La première édition de l'événement Umoja Show a eu lieu le dimanche 21 août au palais du peuple de Moroni. C'était un moment très agréable, intéressant et enrichissant. Le public a passé un bon moment avec les invités qui ont montré leur parcours de vie jusqu'à aujourd'hui.
Une première édition très réussie. Intéressante, le public a assisté à un spectacle important avec différentes thématiques dont la politique, la musique, art et culture, entrepreneuriat, medias et influence et engagement citoyen. Tout était au rendez-vous dans cette première édition d’Umoja Show. Elle a fait comprendre qu'il faut se donner à fond dans la vie pour réussir.
Le premier à prendre la parole c'est Abderemane Cheikh, connu sous le nom de scène de Cheikh MC. « Je suis né dans une famille nombreuse. J'avais des parents difficiles avec la culture comorienne, ce n'était pas évident pour eux. Mais ils ont fini par me comprendre. Aujourd'hui je suis chanteur et je m'estime heureux. J'ai commencé à rapper dans le quartier, avec mes amis dont Faïza Soulé, oui elle sait chanter. A partir de là, je me suis dit qu'il faut avancer dans le domaine musical. Un jour, j'étais en France, dans un studio, j'ai passé 15 minutes on m'a fait payer 200 euros. Ma question était pourquoi 200€ pour 15 minutes, je disais bon je rajoute quelques minutes pour voir », dit-il.
« Au final j'ai compris que c'est rien que des instruments, donc l'idée m'est venue d'ouvrir mon propre studio. Aujourd'hui, ça a donné des fruits. Grâce à ça, on a détecté beaucoup des jeunes artistes et la liste est longue. J'avais l'opportunité de rester en France mais, j'ai un devoir pour notre pays. Les Comores m'ont tout donné, je dois aussi donner aux Comores. Raison pour laquelle jusqu'aujourd'hui je me bats pour ce pays », poursuit-il.
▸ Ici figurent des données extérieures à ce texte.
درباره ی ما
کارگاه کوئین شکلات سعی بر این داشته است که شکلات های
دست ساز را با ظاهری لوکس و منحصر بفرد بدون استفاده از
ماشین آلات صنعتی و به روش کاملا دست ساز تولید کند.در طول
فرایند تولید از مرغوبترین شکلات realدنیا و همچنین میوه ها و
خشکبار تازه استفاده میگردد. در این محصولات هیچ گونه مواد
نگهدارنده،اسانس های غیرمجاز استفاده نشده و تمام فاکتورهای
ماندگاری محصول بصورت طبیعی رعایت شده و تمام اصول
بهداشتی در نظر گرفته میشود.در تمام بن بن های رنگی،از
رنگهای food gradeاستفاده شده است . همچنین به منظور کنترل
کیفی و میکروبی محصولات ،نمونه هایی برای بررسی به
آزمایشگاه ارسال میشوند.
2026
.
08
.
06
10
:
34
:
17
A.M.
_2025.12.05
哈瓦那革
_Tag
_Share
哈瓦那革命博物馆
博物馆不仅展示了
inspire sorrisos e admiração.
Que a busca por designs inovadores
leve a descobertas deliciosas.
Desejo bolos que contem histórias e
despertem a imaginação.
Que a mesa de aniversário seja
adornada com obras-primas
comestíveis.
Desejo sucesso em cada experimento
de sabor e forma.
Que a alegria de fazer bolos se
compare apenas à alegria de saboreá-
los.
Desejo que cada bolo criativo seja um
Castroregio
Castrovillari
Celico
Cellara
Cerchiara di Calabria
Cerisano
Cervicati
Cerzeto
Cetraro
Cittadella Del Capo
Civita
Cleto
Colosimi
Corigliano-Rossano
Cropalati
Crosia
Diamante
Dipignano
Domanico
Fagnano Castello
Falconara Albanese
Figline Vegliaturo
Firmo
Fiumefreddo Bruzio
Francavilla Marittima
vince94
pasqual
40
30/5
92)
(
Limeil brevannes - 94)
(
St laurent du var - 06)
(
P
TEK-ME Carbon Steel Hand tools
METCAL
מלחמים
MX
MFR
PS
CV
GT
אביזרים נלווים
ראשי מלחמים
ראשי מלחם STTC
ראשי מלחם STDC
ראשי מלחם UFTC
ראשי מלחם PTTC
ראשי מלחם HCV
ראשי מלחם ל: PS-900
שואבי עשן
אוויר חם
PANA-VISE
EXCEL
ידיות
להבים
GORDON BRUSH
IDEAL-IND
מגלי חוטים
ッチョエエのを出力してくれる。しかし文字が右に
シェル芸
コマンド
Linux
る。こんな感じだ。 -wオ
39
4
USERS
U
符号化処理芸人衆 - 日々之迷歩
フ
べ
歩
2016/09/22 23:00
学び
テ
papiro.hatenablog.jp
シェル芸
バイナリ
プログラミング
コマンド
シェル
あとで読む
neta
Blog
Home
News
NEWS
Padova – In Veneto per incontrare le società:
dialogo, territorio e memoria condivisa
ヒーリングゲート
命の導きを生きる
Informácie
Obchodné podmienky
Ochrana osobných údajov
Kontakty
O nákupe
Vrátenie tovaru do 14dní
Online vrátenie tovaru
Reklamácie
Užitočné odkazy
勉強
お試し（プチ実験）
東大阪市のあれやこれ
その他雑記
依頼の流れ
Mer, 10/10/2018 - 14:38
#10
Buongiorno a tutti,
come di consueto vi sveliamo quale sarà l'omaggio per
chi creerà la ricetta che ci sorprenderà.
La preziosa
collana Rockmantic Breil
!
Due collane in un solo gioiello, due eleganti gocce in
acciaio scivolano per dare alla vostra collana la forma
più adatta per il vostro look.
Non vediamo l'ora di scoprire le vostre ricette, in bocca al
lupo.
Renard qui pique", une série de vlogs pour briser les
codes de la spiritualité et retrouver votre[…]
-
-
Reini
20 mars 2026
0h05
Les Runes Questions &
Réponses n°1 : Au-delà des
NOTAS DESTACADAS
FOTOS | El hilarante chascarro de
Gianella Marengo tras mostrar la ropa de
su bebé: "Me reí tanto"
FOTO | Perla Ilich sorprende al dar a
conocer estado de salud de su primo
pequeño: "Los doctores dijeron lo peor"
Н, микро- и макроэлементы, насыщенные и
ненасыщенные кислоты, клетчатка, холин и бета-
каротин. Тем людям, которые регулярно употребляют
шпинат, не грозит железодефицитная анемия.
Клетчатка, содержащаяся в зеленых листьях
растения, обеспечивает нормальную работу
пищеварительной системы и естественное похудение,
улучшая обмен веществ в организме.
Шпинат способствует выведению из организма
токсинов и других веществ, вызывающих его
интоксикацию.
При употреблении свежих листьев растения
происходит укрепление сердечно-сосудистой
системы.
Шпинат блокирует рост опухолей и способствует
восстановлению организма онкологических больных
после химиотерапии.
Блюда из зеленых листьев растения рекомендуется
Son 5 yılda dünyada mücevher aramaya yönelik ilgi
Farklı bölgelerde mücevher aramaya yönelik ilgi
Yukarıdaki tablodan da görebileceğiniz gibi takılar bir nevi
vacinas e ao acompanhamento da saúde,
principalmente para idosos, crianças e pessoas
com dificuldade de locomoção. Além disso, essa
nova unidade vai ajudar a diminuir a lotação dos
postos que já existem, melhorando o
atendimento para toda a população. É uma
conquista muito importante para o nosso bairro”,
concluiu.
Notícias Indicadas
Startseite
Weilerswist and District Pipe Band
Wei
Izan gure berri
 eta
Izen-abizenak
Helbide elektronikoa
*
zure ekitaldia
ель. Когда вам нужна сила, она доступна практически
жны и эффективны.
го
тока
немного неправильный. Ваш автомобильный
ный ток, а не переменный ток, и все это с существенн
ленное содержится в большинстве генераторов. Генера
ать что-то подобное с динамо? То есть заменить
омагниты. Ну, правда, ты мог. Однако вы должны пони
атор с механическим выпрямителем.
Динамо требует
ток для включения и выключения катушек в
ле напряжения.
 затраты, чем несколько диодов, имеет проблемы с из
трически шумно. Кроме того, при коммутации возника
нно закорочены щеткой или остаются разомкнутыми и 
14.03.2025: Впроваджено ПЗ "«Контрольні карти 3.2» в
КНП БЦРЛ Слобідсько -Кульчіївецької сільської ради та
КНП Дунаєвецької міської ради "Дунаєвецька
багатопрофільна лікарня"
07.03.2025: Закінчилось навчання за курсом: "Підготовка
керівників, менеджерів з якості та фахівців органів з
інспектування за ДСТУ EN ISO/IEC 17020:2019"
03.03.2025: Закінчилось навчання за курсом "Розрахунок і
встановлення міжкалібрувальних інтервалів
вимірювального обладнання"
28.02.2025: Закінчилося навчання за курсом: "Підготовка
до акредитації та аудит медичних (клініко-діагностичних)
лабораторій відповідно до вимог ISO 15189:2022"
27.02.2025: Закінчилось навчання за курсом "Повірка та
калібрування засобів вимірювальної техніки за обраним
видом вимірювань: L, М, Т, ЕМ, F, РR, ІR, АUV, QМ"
Dans cette liste d’invités, on retrouve aussi Aboubacar Ahmed, le maire de Mitsamiouli. Et à son tour, il a montré son parcours. « Je suis d'un père pêcheur nommé Tsodé, un nom de poisson. Car c'est un poisson difficile à pêcher et il a réussi à pêcher cinq et on lui a donné ce surnom Tsodé. Un jour mon père est revenu de la mer, il m'a tenu la main et m’a demandé si je veux avoir une main comme la sienne. J’ai répondu non. Il m'a dit là il faut aller à l'école. Effectivement je suis allé à l'école, j'ai eu mon bac C et je suis parti en France pour mes études. Je suis retourné au pays en 2016. J'ai ouvert ma société de poulailler mais le Kenneth est passé et a tout ravagé. Ça ne m'a pas découragé car c’est le destin. Je me suis forgé jusqu'à présent que je suis maire de Mitsamiouli. Avec mon équipe, nous avons réalisé beaucoup de choses. Et nous comptons aller beaucoup plus pour le bien du pays et la région », indique-t-il.
Tout comme le directeur de l'information de l'ORTC Toufé Maecha qui a souligné que dans la vie il faut croire en ce qu'on fait. « Mon cursus scolaire n'est pas allé loin. Je me suis arrêté en classe de 3ème précisément. Mais, cela ne m'a pas empêché d'arriver à mes objectifs. Je suis parti à Madagascar en 2012 puis j’y suis retourné en 2014. Avant je prenais le journalisme comme juste un simple travail en attendant de pouvoir décrocher un autre. Mais, dès mon entré au journal Masiwa j'ai commencé à y prendre goût. Je trouvais ça très noble de défendre les citoyens. J'ai eu des difficultés avec les autorités comoriennes en 2019, jusqu'à partir en France. Malgré les intimidations je combattais pour mon métier. Aujourd'hui je suis le secrétaire de la rédaction du journal de La Gazette des Comores et directeur de l'information de l'ORTC », dit-il.
Il y avait aussi Maliza Said Ali, Bacar Nawiya et Farahate Mahamoud qui ont aussi fait savoir au public leur parcours. Et tous, ils ont conseillé de ne pas lâcher dans la vie. Il faut avoir l'amour de ce qu'on fait avec une ténacité surtout. Le chemin n'est pas facile mais il faut se sacrifier pour y arriver.